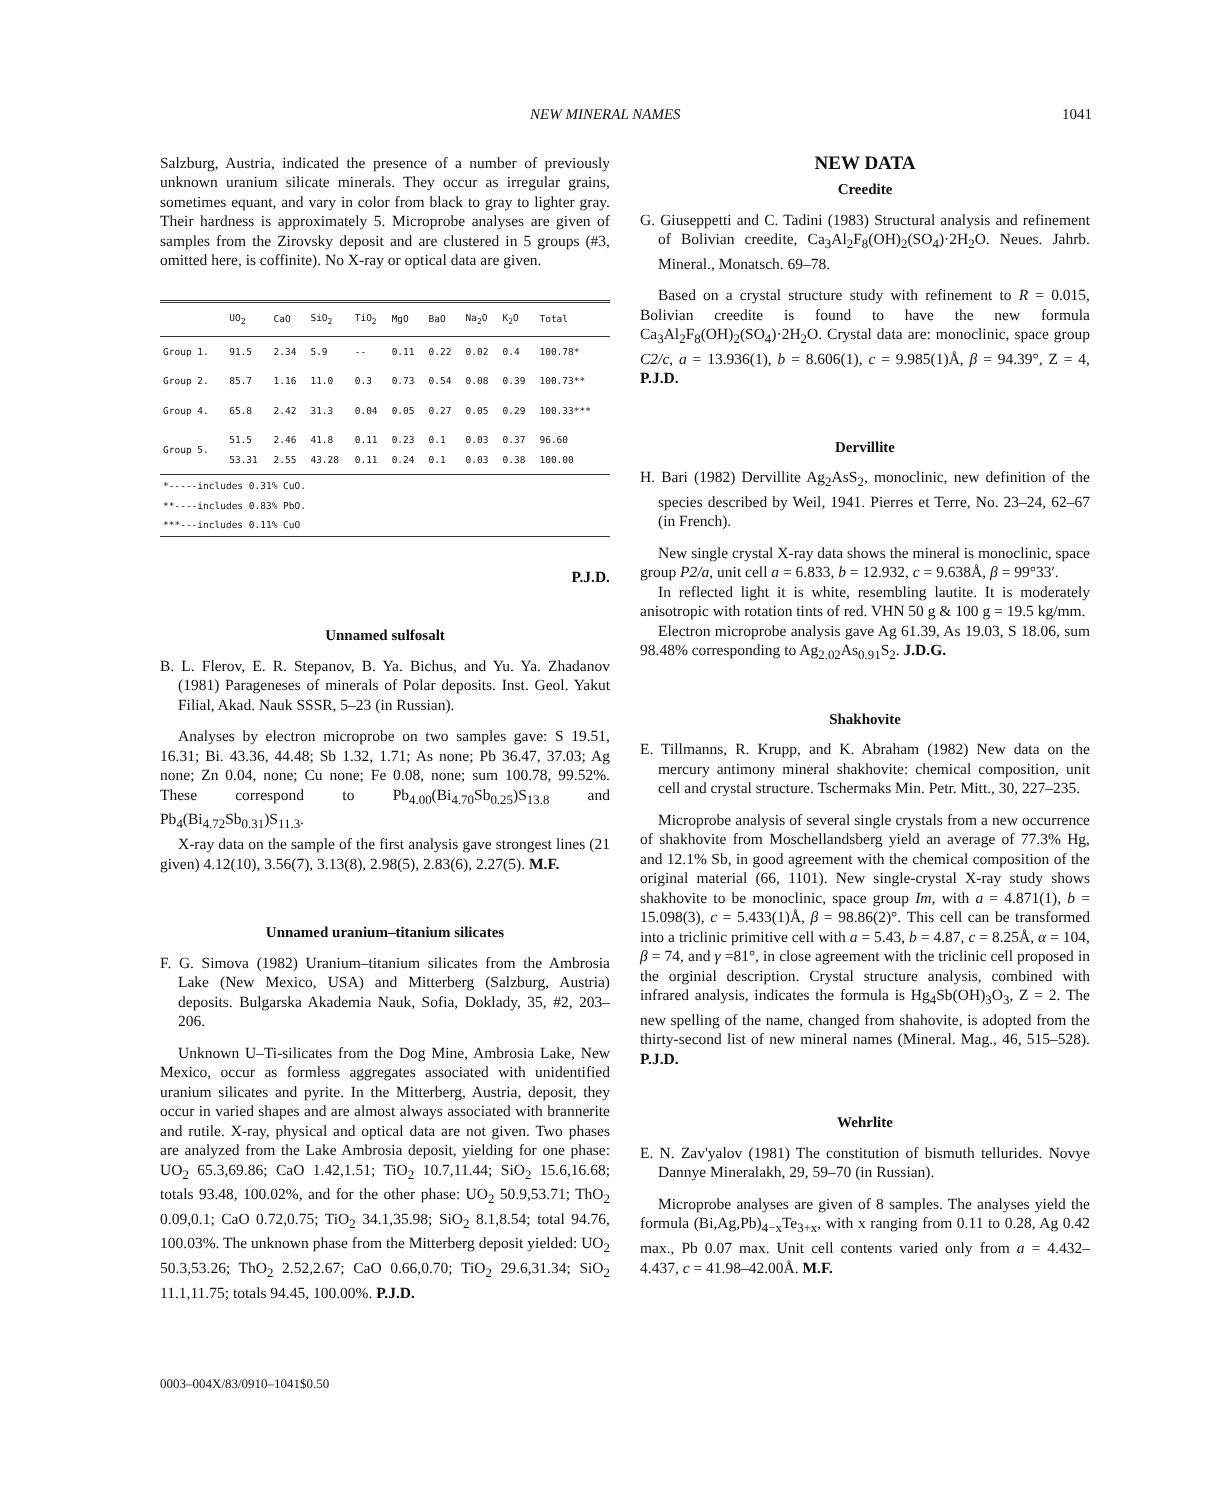NEW MINERAL NAMES 1041
Salzburg, Austria, indicated the presence of a number of previously unknown uranium silicate minerals. They occur as irregular grains, sometimes equant, and vary in color from black to gray to lighter gray. Their hardness is approximately 5. Microprobe analyses are given of samples from the Zirovsky deposit and are clustered in 5 groups (#3, omitted here, is coffinite). No X-ray or optical data are given.
| | UO<sub>2</sub> | CaO | SiO<sub>2</sub> | TiO<sub>2</sub> | MgO | BaO | Na<sub>2</sub>O | K<sub>2</sub>O | Total |
| --- | --- | --- | --- | --- | --- | --- | --- | --- | --- |
| Group 1. | 91.5 | 2.34 | 5.9 | -- | 0.11 | 0.22 | 0.02 | 0.4 | 100.78* |
| Group 2. | 85.7 | 1.16 | 11.0 | 0.3 | 0.73 | 0.54 | 0.08 | 0.39 | 100.73** |
| Group 4. | 65.8 | 2.42 | 31.3 | 0.04 | 0.05 | 0.27 | 0.05 | 0.29 | 100.33*** |
| Group 5. | 51.5 53.31 | 2.46 2.55 | 41.8 43.28 | 0.11 0.11 | 0.23 0.24 | 0.1 0.1 | 0.03 0.03 | 0.37 0.38 | 96.60 100.00 |
| *-----includes 0.31% CuO. **----includes 0.83% PbO. ***---includes 0.11% CuO | | | | | | | | | |
P.J.D.
Unnamed sulfosalt
B. L. Flerov, E. R. Stepanov, B. Ya. Bichus, and Yu. Ya. Zhadanov (1981) Parageneses of minerals of Polar deposits. Inst. Geol. Yakut Filial, Akad. Nauk SSSR, 5–23 (in Russian).
Analyses by electron microprobe on two samples gave: S 19.51, 16.31; Bi. 43.36, 44.48; Sb 1.32, 1.71; As none; Pb 36.47, 37.03; Ag none; Zn 0.04, none; Cu none; Fe 0.08, none; sum 100.78, 99.52%. These correspond to Pb<sub>4.00</sub>(Bi<sub>4.70</sub>Sb<sub>0.25</sub>)S<sub>13.8</sub> and Pb<sub>4</sub>(Bi<sub>4.72</sub>Sb<sub>0.31</sub>)S<sub>11.3</sub>.
X-ray data on the sample of the first analysis gave strongest lines (21 given) 4.12(10), 3.56(7), 3.13(8), 2.98(5), 2.83(6), 2.27(5). M.F.
Unnamed uranium–titanium silicates
F. G. Simova (1982) Uranium–titanium silicates from the Ambrosia Lake (New Mexico, USA) and Mitterberg (Salzburg, Austria) deposits. Bulgarska Akademia Nauk, Sofia, Doklady, 35, #2, 203–206.
Unknown U–Ti-silicates from the Dog Mine, Ambrosia Lake, New Mexico, occur as formless aggregates associated with unidentified uranium silicates and pyrite. In the Mitterberg, Austria, deposit, they occur in varied shapes and are almost always associated with brannerite and rutile. X-ray, physical and optical data are not given. Two phases are analyzed from the Lake Ambrosia deposit, yielding for one phase: UO<sub>2</sub> 65.3,69.86; CaO 1.42,1.51; TiO<sub>2</sub> 10.7,11.44; SiO<sub>2</sub> 15.6,16.68; totals 93.48, 100.02%, and for the other phase: UO<sub>2</sub> 50.9,53.71; ThO<sub>2</sub> 0.09,0.1; CaO 0.72,0.75; TiO<sub>2</sub> 34.1,35.98; SiO<sub>2</sub> 8.1,8.54; total 94.76, 100.03%. The unknown phase from the Mitterberg deposit yielded: UO<sub>2</sub> 50.3,53.26; ThO<sub>2</sub> 2.52,2.67; CaO 0.66,0.70; TiO<sub>2</sub> 29.6,31.34; SiO<sub>2</sub> 11.1,11.75; totals 94.45, 100.00%. P.J.D.
NEW DATA
Creedite
G. Giuseppetti and C. Tadini (1983) Structural analysis and refinement of Bolivian creedite, Ca<sub>3</sub>Al<sub>2</sub>F<sub>8</sub>(OH)<sub>2</sub>(SO<sub>4</sub>)·2H<sub>2</sub>O. Neues. Jahrb. Mineral., Monatsch. 69–78.
Based on a crystal structure study with refinement to R = 0.015, Bolivian creedite is found to have the new formula Ca<sub>3</sub>Al<sub>2</sub>F<sub>8</sub>(OH)<sub>2</sub>(SO<sub>4</sub>)·2H<sub>2</sub>O. Crystal data are: monoclinic, space group C2/c, a = 13.936(1), b = 8.606(1), c = 9.985(1)Å, β = 94.39°, Z = 4, P.J.D.
Dervillite
H. Bari (1982) Dervillite Ag<sub>2</sub>AsS<sub>2</sub>, monoclinic, new definition of the species described by Weil, 1941. Pierres et Terre, No. 23–24, 62–67 (in French).
New single crystal X-ray data shows the mineral is monoclinic, space group P2/a, unit cell a = 6.833, b = 12.932, c = 9.638Å, β = 99°33′.
In reflected light it is white, resembling lautite. It is moderately anisotropic with rotation tints of red. VHN 50 g & 100 g = 19.5 kg/mm.
Electron microprobe analysis gave Ag 61.39, As 19.03, S 18.06, sum 98.48% corresponding to Ag<sub>2.02</sub>As<sub>0.91</sub>S<sub>2</sub>. J.D.G.
Shakhovite
E. Tillmanns, R. Krupp, and K. Abraham (1982) New data on the mercury antimony mineral shakhovite: chemical composition, unit cell and crystal structure. Tschermaks Min. Petr. Mitt., 30, 227–235.
Microprobe analysis of several single crystals from a new occurrence of shakhovite from Moschellandsberg yield an average of 77.3% Hg, and 12.1% Sb, in good agreement with the chemical composition of the original material (66, 1101). New single-crystal X-ray study shows shakhovite to be monoclinic, space group Im, with a = 4.871(1), b = 15.098(3), c = 5.433(1)Å, β = 98.86(2)°. This cell can be transformed into a triclinic primitive cell with a = 5.43, b = 4.87, c = 8.25Å, α = 104, β = 74, and γ =81°, in close agreement with the triclinic cell proposed in the orginial description. Crystal structure analysis, combined with infrared analysis, indicates the formula is Hg<sub>4</sub>Sb(OH)<sub>3</sub>O<sub>3</sub>, Z = 2. The new spelling of the name, changed from shahovite, is adopted from the thirty-second list of new mineral names (Mineral. Mag., 46, 515–528). P.J.D.
Wehrlite
E. N. Zav'yalov (1981) The constitution of bismuth tellurides. Novye Dannye Mineralakh, 29, 59–70 (in Russian).
Microprobe analyses are given of 8 samples. The analyses yield the formula (Bi,Ag,Pb)<sub>4−x</sub>Te<sub>3+x</sub>, with x ranging from 0.11 to 0.28, Ag 0.42 max., Pb 0.07 max. Unit cell contents varied only from a = 4.432–4.437, c = 41.98–42.00Å. M.F.
0003–004X/83/0910–1041$0.50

■ ■ ■ ■

**Problem statement**
Please reproduce the line containing "Microprobe analyses are given of 8" and each line after it to the end of the listing, exactly, with nothing added or left out.

**Reply**
Microprobe analyses are given of 8 samples. The analyses yield the formula (Bi,Ag,Pb)<sub>4−x</sub>Te<sub>3+x</sub>, with x ranging from 0.11 to 0.28, Ag 0.42 max., Pb 0.07 max. Unit cell contents varied only from a = 4.432–4.437, c = 41.98–42.00Å. M.F.
0003–004X/83/0910–1041$0.50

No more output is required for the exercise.